__Task material__:
• • •
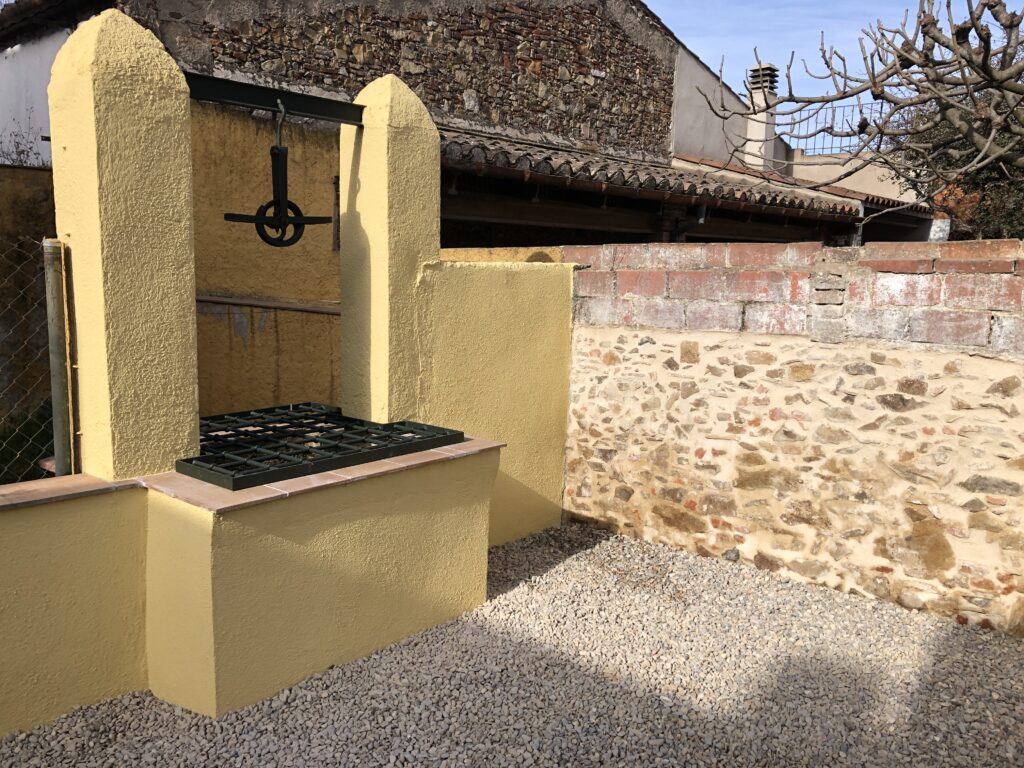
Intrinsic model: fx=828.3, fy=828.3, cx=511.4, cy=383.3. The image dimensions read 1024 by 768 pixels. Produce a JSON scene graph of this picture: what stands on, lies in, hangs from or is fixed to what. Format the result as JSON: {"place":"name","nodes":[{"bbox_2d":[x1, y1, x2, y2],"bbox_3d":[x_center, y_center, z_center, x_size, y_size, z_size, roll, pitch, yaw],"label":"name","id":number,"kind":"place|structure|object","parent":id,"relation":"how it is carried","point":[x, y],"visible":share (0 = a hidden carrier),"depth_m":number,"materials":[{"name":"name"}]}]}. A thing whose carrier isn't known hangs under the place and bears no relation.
{"place":"outdoors","nodes":[
{"label":"outdoors","id":0,"kind":"place"},
{"bbox_2d":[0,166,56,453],"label":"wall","id":1,"kind":"structure","parent":0,"point":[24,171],"depth_m":5.56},
{"bbox_2d":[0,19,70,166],"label":"white wall","id":2,"kind":"structure","parent":0,"point":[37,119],"depth_m":7.70,"materials":[{"name":"white paint"}]},
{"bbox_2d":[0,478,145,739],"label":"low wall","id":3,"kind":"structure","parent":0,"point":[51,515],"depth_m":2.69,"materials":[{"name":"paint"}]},
{"bbox_2d":[42,239,72,476],"bbox_3d":[-1.563,0.075,2.876,0.067,1.142,0.059,9,11,41],"label":"metal post","id":4,"kind":"object","parent":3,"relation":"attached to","point":[60,418],"visible":0.83,"depth_m":2.83,"materials":[{"name":"grey metal"}]},
{"bbox_2d":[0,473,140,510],"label":"coping","id":5,"kind":"object","parent":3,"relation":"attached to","point":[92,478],"visible":0.82,"depth_m":2.70,"materials":[{"name":"tile"}]},
{"bbox_2d":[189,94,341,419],"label":"yellow wall","id":6,"kind":"structure","parent":0,"point":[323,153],"depth_m":5.99,"materials":[{"name":"paint"}]},
{"bbox_2d":[195,293,340,315],"bbox_3d":[-1.723,-0.574,5.905,0.924,0.101,0.592,9,11,41],"label":"pipe","id":7,"kind":"object","parent":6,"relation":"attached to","point":[227,300],"visible":0.65,"depth_m":5.84,"materials":[{"name":"metal"}]},
{"bbox_2d":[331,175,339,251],"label":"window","id":8,"kind":"structure","parent":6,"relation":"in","point":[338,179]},
{"bbox_2d":[0,263,569,744],"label":"low wall","id":9,"kind":"structure","parent":0,"point":[486,274],"depth_m":3.12,"materials":[{"name":"yellow paint"}]},
{"bbox_2d":[45,5,199,482],"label":"pillar","id":10,"kind":"structure","parent":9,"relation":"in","point":[187,323],"depth_m":2.79,"materials":[{"name":"paint"}]},
{"bbox_2d":[184,72,362,125],"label":"metal beam","id":11,"kind":"structure","parent":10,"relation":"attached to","point":[236,100],"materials":[{"name":"black metal"}]},
{"bbox_2d":[222,100,335,248],"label":"pulley","id":12,"kind":"object","parent":11,"relation":"hanging from","point":[285,149],"visible":0.95,"depth_m":3.26,"materials":[{"name":"black metal"}]},
{"bbox_2d":[343,71,439,423],"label":"pillar","id":13,"kind":"structure","parent":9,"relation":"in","point":[365,134],"depth_m":3.77,"materials":[{"name":"paint"}]},
{"bbox_2d":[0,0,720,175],"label":"stone building","id":14,"kind":"structure","parent":0,"point":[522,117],"depth_m":9.56,"materials":[{"name":"brown stone"}]},
{"bbox_2d":[435,129,885,224],"bbox_3d":[1.153,-2.095,8.811,3.173,1.052,5.955,9,11,41],"label":"tiled roof","id":15,"kind":"structure","parent":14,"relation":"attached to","point":[586,164],"depth_m":7.99,"materials":[{"name":"tile"}]},
{"bbox_2d":[0,524,1023,767],"label":"gravel ground","id":16,"kind":"structure","parent":0,"point":[592,556],"materials":[{"name":"grey gravel"}]},
{"bbox_2d":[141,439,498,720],"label":"base","id":17,"kind":"object","parent":16,"relation":"on","point":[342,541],"visible":0.77,"depth_m":2.98,"materials":[{"name":"paint"}]},
{"bbox_2d":[172,402,464,490],"bbox_3d":[-0.819,0.224,3.451,0.753,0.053,1.136,9,11,41],"label":"metal grate","id":18,"kind":"object","parent":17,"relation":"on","point":[325,448],"visible":0.85,"depth_m":3.30,"materials":[{"name":"black metal"}]},
{"bbox_2d":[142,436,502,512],"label":"tiled ledge","id":19,"kind":"object","parent":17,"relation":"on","point":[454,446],"visible":0.38,"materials":[{"name":"tile"}]},
{"bbox_2d":[558,236,1023,637],"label":"stone wall","id":20,"kind":"structure","parent":0,"point":[673,338],"depth_m":3.96,"materials":[{"name":"stone"}]},
{"bbox_2d":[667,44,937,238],"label":"white building","id":21,"kind":"structure","parent":0,"point":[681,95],"depth_m":15.15,"materials":[{"name":"paint"}]},
{"bbox_2d":[743,61,780,170],"bbox_3d":[4.761,-4.901,15.836,0.610,2.336,0.597,9,11,41],"label":"chimney","id":22,"kind":"object","parent":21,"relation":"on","point":[755,125],"visible":0.7,"depth_m":15.65,"materials":[{"name":"white paint"}]},
{"bbox_2d":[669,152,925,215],"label":"tiled roof","id":23,"kind":"structure","parent":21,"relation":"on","point":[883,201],"depth_m":14.15,"materials":[{"name":"tile"}]},
{"bbox_2d":[779,100,891,155],"bbox_3d":[6.975,-4.990,16.098,3.073,0.987,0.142,9,11,41],"label":"metal railing","id":24,"kind":"object","parent":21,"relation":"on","point":[880,112],"visible":0.53,"depth_m":16.54,"materials":[{"name":"metal"}]},
{"bbox_2d":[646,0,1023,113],"label":"sky","id":25,"kind":"structure","parent":0,"point":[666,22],"materials":[{"name":"blue"}]},
{"label":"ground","id":26,"kind":"structure","parent":0},
{"bbox_2d":[0,120,46,167],"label":"shrub","id":27,"kind":"object","parent":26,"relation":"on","point":[18,143],"visible":0.38,"depth_m":7.08,"materials":[{"name":"plant"}]},
{"bbox_2d":[0,399,54,484],"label":"shrub","id":28,"kind":"object","parent":26,"relation":"on","point":[18,442],"visible":0.42,"depth_m":5.06,"materials":[{"name":"green plant"}]},
{"bbox_2d":[0,233,63,483],"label":"chain-link fence","id":29,"kind":"object","parent":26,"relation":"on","point":[5,442],"visible":0.73,"depth_m":3.16,"materials":[{"name":"metal"}]},
{"bbox_2d":[696,0,1023,233],"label":"bare tree","id":30,"kind":"object","parent":26,"relation":"on","point":[967,52],"visible":0.99,"depth_m":5.76,"materials":[{"name":"plant"}]},
{"bbox_2d":[897,85,1023,241],"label":"tree","id":31,"kind":"object","parent":26,"relation":"on","point":[984,173],"visible":0.34,"depth_m":9.67,"materials":[{"name":"plant"}]}
]}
• • •
__What to do__: Word for word, reproduce all of the data, but keep out the pictures.

__Written solution__:
Intrinsic model: fx=828.3, fy=828.3, cx=511.4, cy=383.3. The image dimensions read 1024 by 768 pixels. Produce a JSON scene graph of this picture: what stands on, lies in, hangs from or is fixed to what. Format the result as JSON: {"place":"name","nodes":[{"bbox_2d":[x1, y1, x2, y2],"bbox_3d":[x_center, y_center, z_center, x_size, y_size, z_size, roll, pitch, yaw],"label":"name","id":number,"kind":"place|structure|object","parent":id,"relation":"how it is carried","point":[x, y],"visible":share (0 = a hidden carrier),"depth_m":number,"materials":[{"name":"name"}]}]}. A thing whose carrier isn't known hangs under the place and bears no relation.
{"place":"outdoors","nodes":[
{"label":"outdoors","id":0,"kind":"place"},
{"bbox_2d":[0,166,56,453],"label":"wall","id":1,"kind":"structure","parent":0,"point":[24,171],"depth_m":5.56},
{"bbox_2d":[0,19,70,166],"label":"white wall","id":2,"kind":"structure","parent":0,"point":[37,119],"depth_m":7.70,"materials":[{"name":"white paint"}]},
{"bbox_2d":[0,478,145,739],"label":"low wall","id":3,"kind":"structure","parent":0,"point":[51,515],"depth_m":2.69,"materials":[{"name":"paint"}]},
{"bbox_2d":[42,239,72,476],"bbox_3d":[-1.563,0.075,2.876,0.067,1.142,0.059,9,11,41],"label":"metal post","id":4,"kind":"object","parent":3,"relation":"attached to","point":[60,418],"visible":0.83,"depth_m":2.83,"materials":[{"name":"grey metal"}]},
{"bbox_2d":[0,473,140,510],"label":"coping","id":5,"kind":"object","parent":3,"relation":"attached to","point":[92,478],"visible":0.82,"depth_m":2.70,"materials":[{"name":"tile"}]},
{"bbox_2d":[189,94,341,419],"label":"yellow wall","id":6,"kind":"structure","parent":0,"point":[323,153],"depth_m":5.99,"materials":[{"name":"paint"}]},
{"bbox_2d":[195,293,340,315],"bbox_3d":[-1.723,-0.574,5.905,0.924,0.101,0.592,9,11,41],"label":"pipe","id":7,"kind":"object","parent":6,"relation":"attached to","point":[227,300],"visible":0.65,"depth_m":5.84,"materials":[{"name":"metal"}]},
{"bbox_2d":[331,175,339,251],"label":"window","id":8,"kind":"structure","parent":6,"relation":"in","point":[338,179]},
{"bbox_2d":[0,263,569,744],"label":"low wall","id":9,"kind":"structure","parent":0,"point":[486,274],"depth_m":3.12,"materials":[{"name":"yellow paint"}]},
{"bbox_2d":[45,5,199,482],"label":"pillar","id":10,"kind":"structure","parent":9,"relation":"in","point":[187,323],"depth_m":2.79,"materials":[{"name":"paint"}]},
{"bbox_2d":[184,72,362,125],"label":"metal beam","id":11,"kind":"structure","parent":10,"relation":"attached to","point":[236,100],"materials":[{"name":"black metal"}]},
{"bbox_2d":[222,100,335,248],"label":"pulley","id":12,"kind":"object","parent":11,"relation":"hanging from","point":[285,149],"visible":0.95,"depth_m":3.26,"materials":[{"name":"black metal"}]},
{"bbox_2d":[343,71,439,423],"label":"pillar","id":13,"kind":"structure","parent":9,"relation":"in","point":[365,134],"depth_m":3.77,"materials":[{"name":"paint"}]},
{"bbox_2d":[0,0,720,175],"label":"stone building","id":14,"kind":"structure","parent":0,"point":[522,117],"depth_m":9.56,"materials":[{"name":"brown stone"}]},
{"bbox_2d":[435,129,885,224],"bbox_3d":[1.153,-2.095,8.811,3.173,1.052,5.955,9,11,41],"label":"tiled roof","id":15,"kind":"structure","parent":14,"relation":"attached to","point":[586,164],"depth_m":7.99,"materials":[{"name":"tile"}]},
{"bbox_2d":[0,524,1023,767],"label":"gravel ground","id":16,"kind":"structure","parent":0,"point":[592,556],"materials":[{"name":"grey gravel"}]},
{"bbox_2d":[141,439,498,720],"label":"base","id":17,"kind":"object","parent":16,"relation":"on","point":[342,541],"visible":0.77,"depth_m":2.98,"materials":[{"name":"paint"}]},
{"bbox_2d":[172,402,464,490],"bbox_3d":[-0.819,0.224,3.451,0.753,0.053,1.136,9,11,41],"label":"metal grate","id":18,"kind":"object","parent":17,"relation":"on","point":[325,448],"visible":0.85,"depth_m":3.30,"materials":[{"name":"black metal"}]},
{"bbox_2d":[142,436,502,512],"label":"tiled ledge","id":19,"kind":"object","parent":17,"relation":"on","point":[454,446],"visible":0.38,"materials":[{"name":"tile"}]},
{"bbox_2d":[558,236,1023,637],"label":"stone wall","id":20,"kind":"structure","parent":0,"point":[673,338],"depth_m":3.96,"materials":[{"name":"stone"}]},
{"bbox_2d":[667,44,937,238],"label":"white building","id":21,"kind":"structure","parent":0,"point":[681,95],"depth_m":15.15,"materials":[{"name":"paint"}]},
{"bbox_2d":[743,61,780,170],"bbox_3d":[4.761,-4.901,15.836,0.610,2.336,0.597,9,11,41],"label":"chimney","id":22,"kind":"object","parent":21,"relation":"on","point":[755,125],"visible":0.7,"depth_m":15.65,"materials":[{"name":"white paint"}]},
{"bbox_2d":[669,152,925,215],"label":"tiled roof","id":23,"kind":"structure","parent":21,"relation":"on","point":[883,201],"depth_m":14.15,"materials":[{"name":"tile"}]},
{"bbox_2d":[779,100,891,155],"bbox_3d":[6.975,-4.990,16.098,3.073,0.987,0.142,9,11,41],"label":"metal railing","id":24,"kind":"object","parent":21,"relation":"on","point":[880,112],"visible":0.53,"depth_m":16.54,"materials":[{"name":"metal"}]},
{"bbox_2d":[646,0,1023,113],"label":"sky","id":25,"kind":"structure","parent":0,"point":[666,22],"materials":[{"name":"blue"}]},
{"label":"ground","id":26,"kind":"structure","parent":0},
{"bbox_2d":[0,120,46,167],"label":"shrub","id":27,"kind":"object","parent":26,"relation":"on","point":[18,143],"visible":0.38,"depth_m":7.08,"materials":[{"name":"plant"}]},
{"bbox_2d":[0,399,54,484],"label":"shrub","id":28,"kind":"object","parent":26,"relation":"on","point":[18,442],"visible":0.42,"depth_m":5.06,"materials":[{"name":"green plant"}]},
{"bbox_2d":[0,233,63,483],"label":"chain-link fence","id":29,"kind":"object","parent":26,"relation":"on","point":[5,442],"visible":0.73,"depth_m":3.16,"materials":[{"name":"metal"}]},
{"bbox_2d":[696,0,1023,233],"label":"bare tree","id":30,"kind":"object","parent":26,"relation":"on","point":[967,52],"visible":0.99,"depth_m":5.76,"materials":[{"name":"plant"}]},
{"bbox_2d":[897,85,1023,241],"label":"tree","id":31,"kind":"object","parent":26,"relation":"on","point":[984,173],"visible":0.34,"depth_m":9.67,"materials":[{"name":"plant"}]}
]}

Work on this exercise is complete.